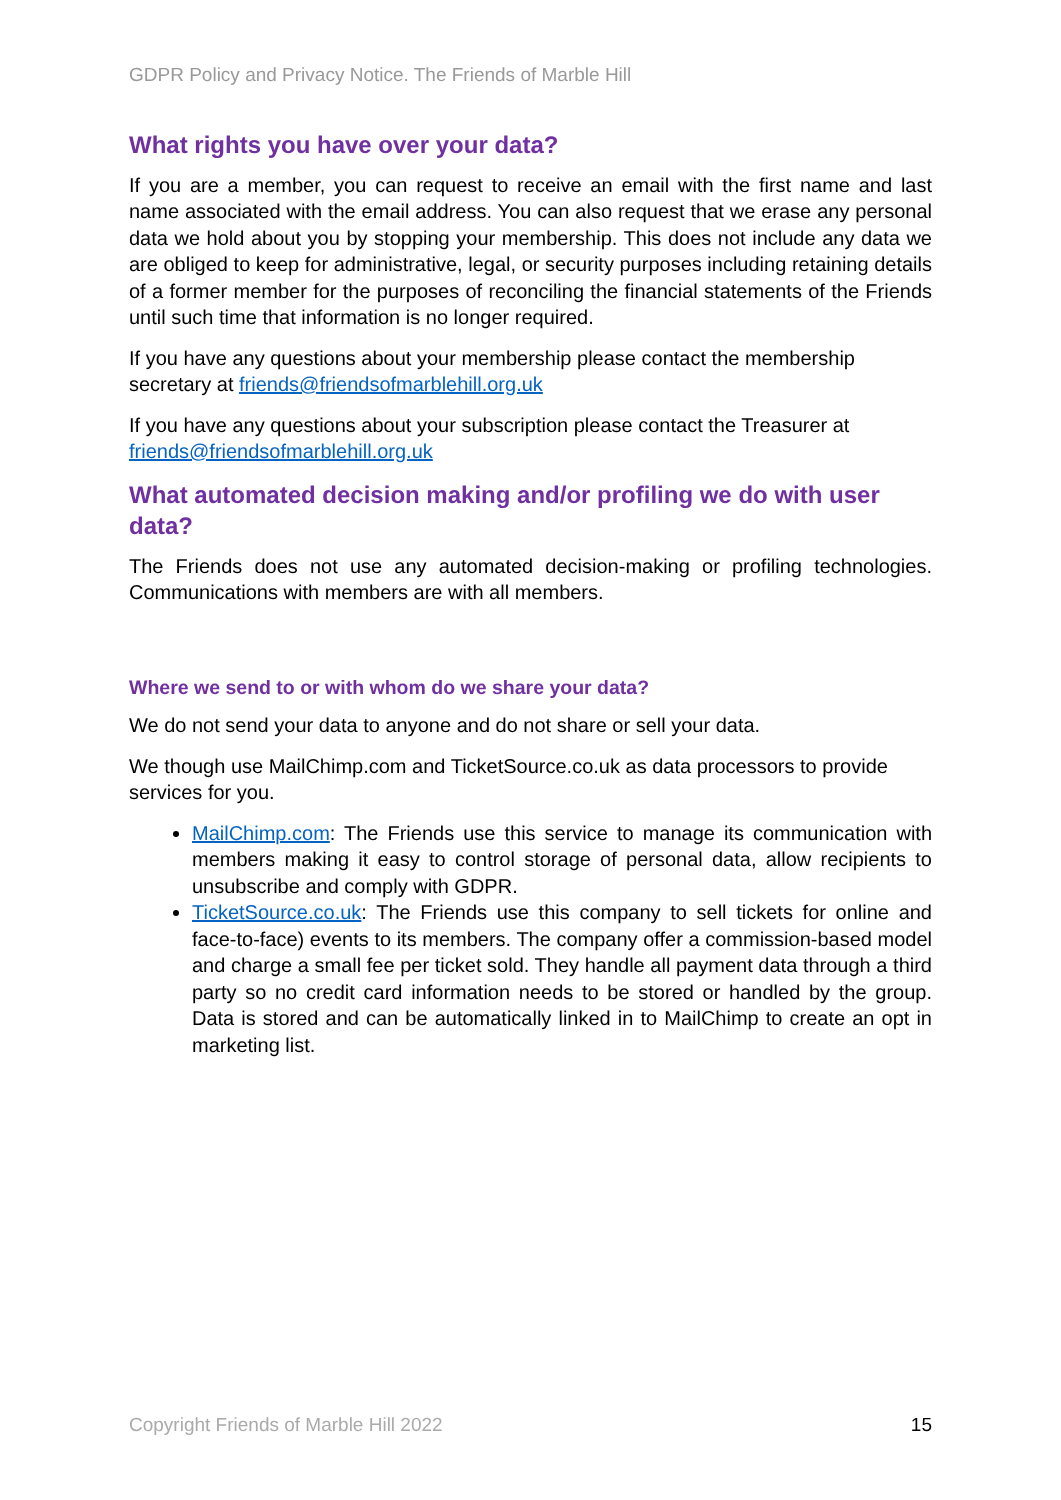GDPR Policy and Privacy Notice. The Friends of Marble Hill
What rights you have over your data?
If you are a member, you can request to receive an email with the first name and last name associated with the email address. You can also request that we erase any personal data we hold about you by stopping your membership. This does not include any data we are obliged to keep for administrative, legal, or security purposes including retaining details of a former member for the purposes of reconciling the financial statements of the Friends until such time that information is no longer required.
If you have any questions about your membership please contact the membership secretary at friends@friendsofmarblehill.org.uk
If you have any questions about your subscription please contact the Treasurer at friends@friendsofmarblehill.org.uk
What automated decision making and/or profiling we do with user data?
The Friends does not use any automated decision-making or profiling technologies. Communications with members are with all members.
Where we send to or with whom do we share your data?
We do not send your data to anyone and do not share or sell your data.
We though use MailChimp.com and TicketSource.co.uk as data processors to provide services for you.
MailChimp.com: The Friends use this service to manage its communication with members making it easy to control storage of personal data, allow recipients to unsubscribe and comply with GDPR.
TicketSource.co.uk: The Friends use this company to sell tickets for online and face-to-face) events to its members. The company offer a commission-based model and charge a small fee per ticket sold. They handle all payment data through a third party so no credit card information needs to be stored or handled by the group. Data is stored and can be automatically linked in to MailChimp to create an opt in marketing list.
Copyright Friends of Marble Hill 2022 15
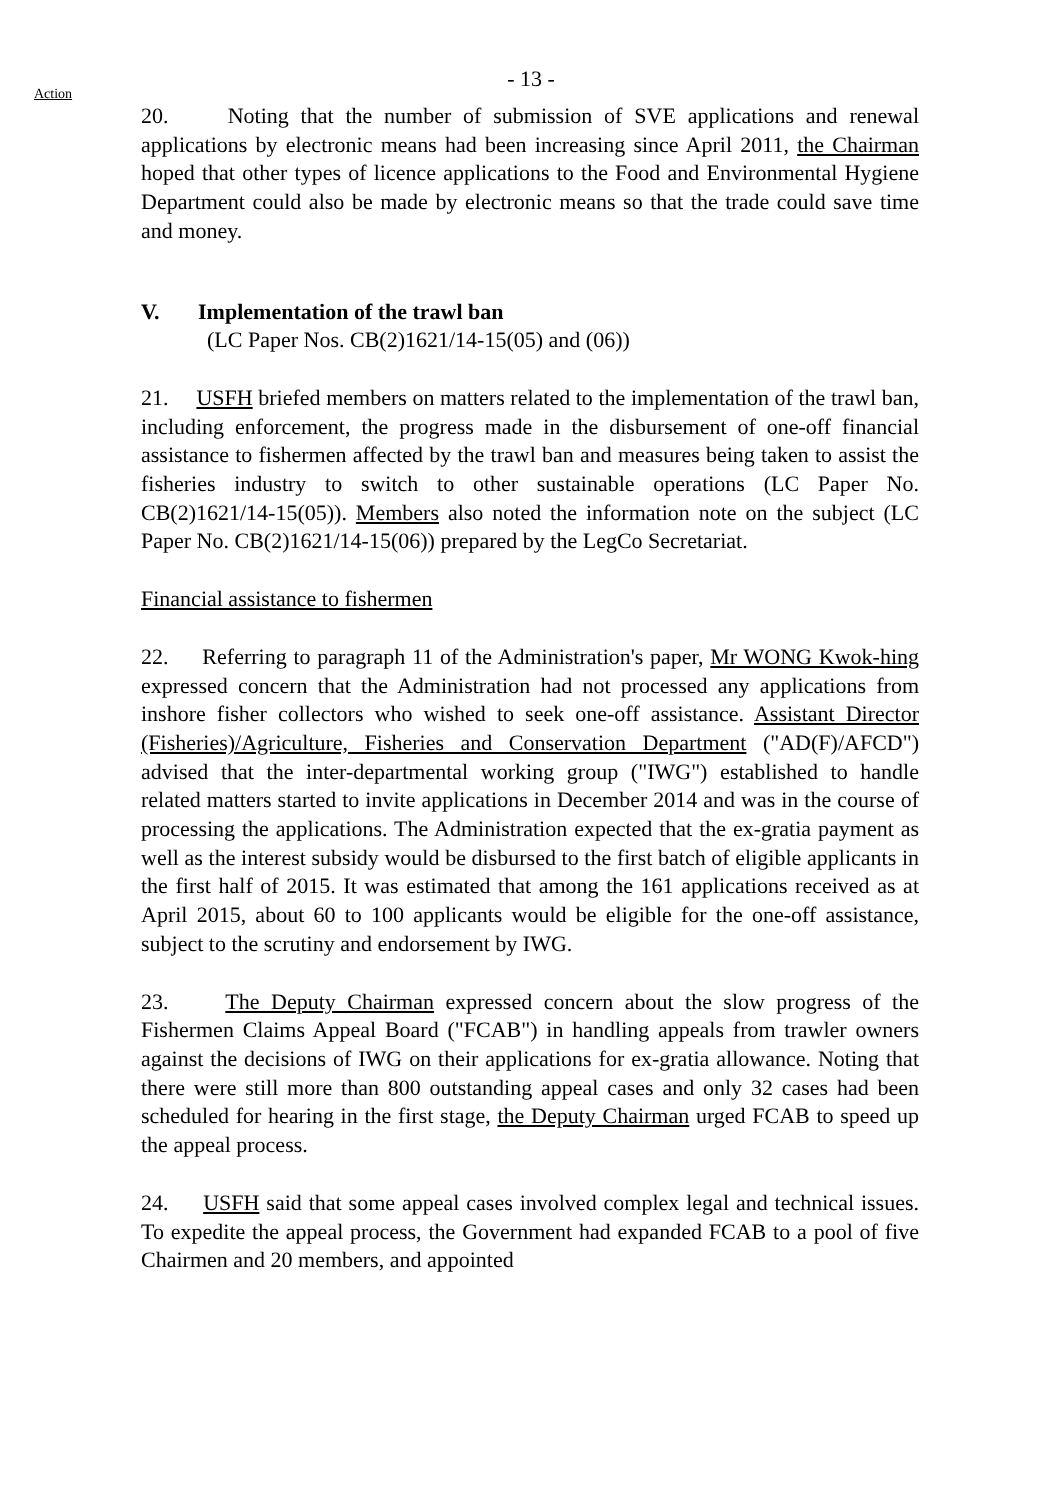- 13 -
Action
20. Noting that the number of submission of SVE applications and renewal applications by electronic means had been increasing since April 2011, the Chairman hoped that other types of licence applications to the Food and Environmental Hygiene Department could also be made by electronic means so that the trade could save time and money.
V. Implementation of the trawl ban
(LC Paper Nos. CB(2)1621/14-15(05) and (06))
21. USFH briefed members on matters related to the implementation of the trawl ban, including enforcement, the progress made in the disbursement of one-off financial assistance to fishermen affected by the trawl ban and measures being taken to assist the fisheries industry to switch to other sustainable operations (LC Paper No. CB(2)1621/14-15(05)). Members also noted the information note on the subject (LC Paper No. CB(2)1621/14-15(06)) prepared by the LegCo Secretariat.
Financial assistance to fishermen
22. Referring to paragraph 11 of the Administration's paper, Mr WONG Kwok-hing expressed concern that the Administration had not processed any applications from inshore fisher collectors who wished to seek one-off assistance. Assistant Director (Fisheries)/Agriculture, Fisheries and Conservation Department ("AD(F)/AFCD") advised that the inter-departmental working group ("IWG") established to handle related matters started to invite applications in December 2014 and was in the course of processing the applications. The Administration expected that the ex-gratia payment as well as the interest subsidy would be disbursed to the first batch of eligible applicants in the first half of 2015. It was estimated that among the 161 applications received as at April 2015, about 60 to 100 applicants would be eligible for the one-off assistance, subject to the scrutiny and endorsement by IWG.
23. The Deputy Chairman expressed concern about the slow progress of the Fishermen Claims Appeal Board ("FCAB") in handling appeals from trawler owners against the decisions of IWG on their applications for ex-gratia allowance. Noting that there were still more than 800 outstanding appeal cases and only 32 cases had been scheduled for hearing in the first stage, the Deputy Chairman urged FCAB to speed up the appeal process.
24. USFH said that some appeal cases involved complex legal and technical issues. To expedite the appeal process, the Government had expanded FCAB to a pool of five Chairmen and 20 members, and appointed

| DIRECTIONS FOR THIS TASK |
Would you please repeat the entries above verbatim, excluding each picture?

| FINAL ANSWER |
GDPR Policy and Privacy Notice. The Friends of Marble Hill
What rights you have over your data?
If you are a member, you can request to receive an email with the first name and last name associated with the email address. You can also request that we erase any personal data we hold about you by stopping your membership. This does not include any data we are obliged to keep for administrative, legal, or security purposes including retaining details of a former member for the purposes of reconciling the financial statements of the Friends until such time that information is no longer required.
If you have any questions about your membership please contact the membership secretary at friends@friendsofmarblehill.org.uk
If you have any questions about your subscription please contact the Treasurer at friends@friendsofmarblehill.org.uk
What automated decision making and/or profiling we do with user data?
The Friends does not use any automated decision-making or profiling technologies. Communications with members are with all members.
Where we send to or with whom do we share your data?
We do not send your data to anyone and do not share or sell your data.
We though use MailChimp.com and TicketSource.co.uk as data processors to provide services for you.
MailChimp.com: The Friends use this service to manage its communication with members making it easy to control storage of personal data, allow recipients to unsubscribe and comply with GDPR.
TicketSource.co.uk: The Friends use this company to sell tickets for online and face-to-face) events to its members. The company offer a commission-based model and charge a small fee per ticket sold. They handle all payment data through a third party so no credit card information needs to be stored or handled by the group. Data is stored and can be automatically linked in to MailChimp to create an opt in marketing list.
Copyright Friends of Marble Hill 2022 15
- 13 -
Action
20. Noting that the number of submission of SVE applications and renewal applications by electronic means had been increasing since April 2011, the Chairman hoped that other types of licence applications to the Food and Environmental Hygiene Department could also be made by electronic means so that the trade could save time and money.
V. Implementation of the trawl ban
(LC Paper Nos. CB(2)1621/14-15(05) and (06))
21. USFH briefed members on matters related to the implementation of the trawl ban, including enforcement, the progress made in the disbursement of one-off financial assistance to fishermen affected by the trawl ban and measures being taken to assist the fisheries industry to switch to other sustainable operations (LC Paper No. CB(2)1621/14-15(05)). Members also noted the information note on the subject (LC Paper No. CB(2)1621/14-15(06)) prepared by the LegCo Secretariat.
Financial assistance to fishermen
22. Referring to paragraph 11 of the Administration's paper, Mr WONG Kwok-hing expressed concern that the Administration had not processed any applications from inshore fisher collectors who wished to seek one-off assistance. Assistant Director (Fisheries)/Agriculture, Fisheries and Conservation Department ("AD(F)/AFCD") advised that the inter-departmental working group ("IWG") established to handle related matters started to invite applications in December 2014 and was in the course of processing the applications. The Administration expected that the ex-gratia payment as well as the interest subsidy would be disbursed to the first batch of eligible applicants in the first half of 2015. It was estimated that among the 161 applications received as at April 2015, about 60 to 100 applicants would be eligible for the one-off assistance, subject to the scrutiny and endorsement by IWG.
23. The Deputy Chairman expressed concern about the slow progress of the Fishermen Claims Appeal Board ("FCAB") in handling appeals from trawler owners against the decisions of IWG on their applications for ex-gratia allowance. Noting that there were still more than 800 outstanding appeal cases and only 32 cases had been scheduled for hearing in the first stage, the Deputy Chairman urged FCAB to speed up the appeal process.
24. USFH said that some appeal cases involved complex legal and technical issues. To expedite the appeal process, the Government had expanded FCAB to a pool of five Chairmen and 20 members, and appointed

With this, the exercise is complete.